Given text

Now that you've attempted the quiz on stocks,
I'll walk you through what the correct answers are and how we arrive at them.
Let's start with question number one and review each statement.
Choice A suggests that the zero growth model assumes a 100% dividend payout.
This is true since the firm has no growth opportunities and
simply returns 100% of the earnings to the stockholders.
Choice B however is false.
In fact the opposite holds.
Since at higher growth rates, share prices look like a hockey stick.
In fact, they look something like this, if I can plot them for you here.
Where we have growth rates over here.
And we have the stock prices over here.
So what happens is, that at low growth rate the prices are hardly being affected
and they suddenly jump up as the growth rates start to approach the required rate.
So that's really interesting, you can see that shareholders love growth rates and
they are willing to pay very high prices at height growth rates.
Choice C is true.
Since all growth valuation models look at future dividends and
price and they never include the current dividends.
They've all ready been paid out to existing shareholders so you don't pay for
what you don't get.
And choice D and E are self explanatory.
Let's go to question number 2.

Rows
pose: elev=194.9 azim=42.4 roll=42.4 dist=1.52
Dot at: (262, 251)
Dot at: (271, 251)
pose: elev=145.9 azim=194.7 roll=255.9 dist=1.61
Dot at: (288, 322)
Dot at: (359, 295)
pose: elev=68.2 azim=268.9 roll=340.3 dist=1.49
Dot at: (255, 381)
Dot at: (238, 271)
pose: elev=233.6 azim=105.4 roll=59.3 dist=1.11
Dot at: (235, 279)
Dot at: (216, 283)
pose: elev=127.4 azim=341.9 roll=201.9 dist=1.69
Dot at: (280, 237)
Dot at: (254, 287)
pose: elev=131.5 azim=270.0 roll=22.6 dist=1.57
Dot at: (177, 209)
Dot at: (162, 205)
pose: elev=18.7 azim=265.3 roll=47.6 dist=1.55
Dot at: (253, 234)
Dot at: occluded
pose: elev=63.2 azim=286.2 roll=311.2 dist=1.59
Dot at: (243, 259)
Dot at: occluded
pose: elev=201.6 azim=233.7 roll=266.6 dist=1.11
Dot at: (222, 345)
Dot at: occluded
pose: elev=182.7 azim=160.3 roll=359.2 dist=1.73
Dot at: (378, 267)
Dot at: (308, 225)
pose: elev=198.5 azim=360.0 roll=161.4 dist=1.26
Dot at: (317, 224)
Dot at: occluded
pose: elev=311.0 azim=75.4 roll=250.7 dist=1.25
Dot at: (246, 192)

Challenges
**1)** List every answer-choice letter that the stock quiz walkthrough mentions for question number one.
**2)** Pick up the stock quiz walkthrough after its final sentence and continue it.

Expected responses
**1)** A, B, C, D, E

**2)**
All of the choices here speak to shareholders rights and
are correct, except for choice D.
This statement is incorrect because stocks don't have a face value or
par value, nor do they ever mature.
It takes us to question number three.
Here, we have statement A which is incorrect
because the Dow has only 30 stocks.
Statement B is also incorrect because the Dow is not a global,
but it's a U.S. Index.
Statement C is the correct response.
Statement D is incorrect because the Dow has 30 stocks as I just mentioned,
the Standard and Poor index has 500 stocks, and the NASDAQ about 3100 stocks.
Statement E is incorrect even though Coca Cola is part of the DOW,
a drop in the index value doesn't mean that Coca Cola went down.
It depends on which of the stocks went down within the index that forced
the whole index to go down.
More generally stock price decreases do not necessarily mean that you should sell.
You may want to wait.
Maybe a whole bunch of other decisions you take, so
we simply cannot take E as the correct statement.
Again, the correct answer is statement C.
Let's now go to question number 4.
Here we are supposed to calculate the stock price three years down the road.
This is when the company starts to pay $2 per year indefinitely.
And it's at that point that we can apply the zero growth model.
You'll recall the zero growth model, which is the price is based on future earnings,
which are exactly equal to dividends and that is divided by the discount rate.
So it's a perpetuity we value it today by dividing it by the discount rate.
We have all the information we need in the problem.
Before we do apply the information, let's keep in mind in this particular case.
We are here in time zero.
And remember that the dividends only kick in three years from now.
Right.
So, we're really computing the price in year three and
that will look at next years dividend, which it doesn't matter because,
it's flat, it's a zero growth model.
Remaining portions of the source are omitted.